The deluge and after

This spring, I was new to the Midwest—and the cataclysm of a biblical flood was not on my agenda.

Natural disasters, like people, are decidedly particular. A person’s distress tolerance will frequently reveal their regional origins. As someone who’s spent most of his life in California and Colorado, I am prone to downplaying concern to people who are less familiar with earthquakes, fires, and mudslides. However, as a recent transplant to a Minnesota river valley, I am a foreigner when it comes to the power of floodwaters. My anxiety went off the charts when the historic Rapidan Dam threatened imminent, critical failure a week into my pastoral call with a new church.

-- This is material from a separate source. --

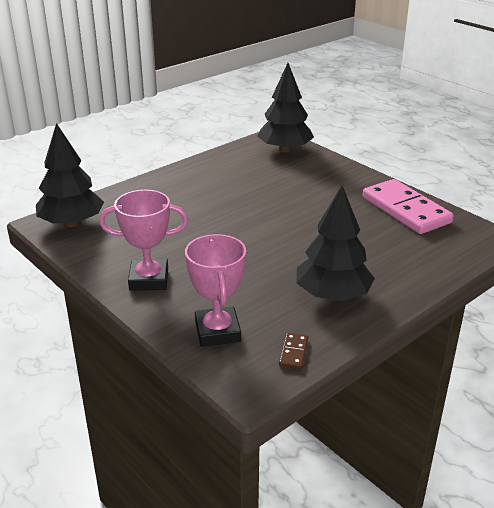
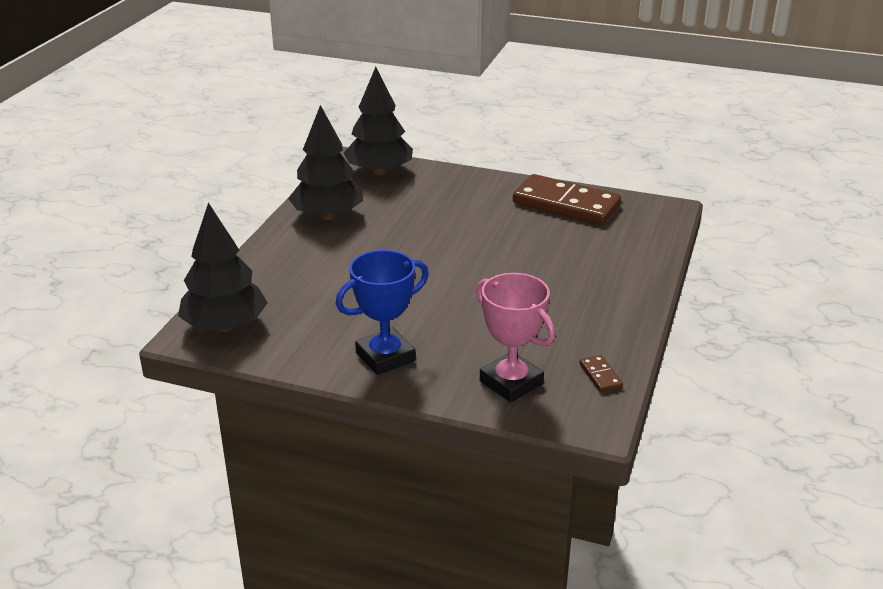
camera: 30 degrees left, 0 degrees up
(149, 279) = (385, 357): pink trophy -> blue trophy
(332, 295) = (581, 310): black tree -> black tree (327, 216)
(405, 210) = (566, 204): pink domino -> brown domino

Flooding is common in Minnesota’s river valleys, typically resulting from snowmelt compounding through the various tributaries to the Mississippi and Minnesota Rivers. But last winter was a “lost winter” for Minnesota: the effects of climate change left the state bereft of snowbanks and ice-covered lakes. The lost winter itself was the culmination of several years of sustained drought, so locals feared yet another dry spring would follow.

Instead the Great Plains region experienced its heaviest rainfall since 1908. It was not snowmelt but saturated water tables that filled our news broadcasts and social media feeds with images of flooded towns and fields throughout the Dakotas, Iowa, and Minnesota. Mankato, the town I now call home, had 14.7 inches of rain in the month of June, more than triple the average. Calling it a rainy month would be a lesson in understatement.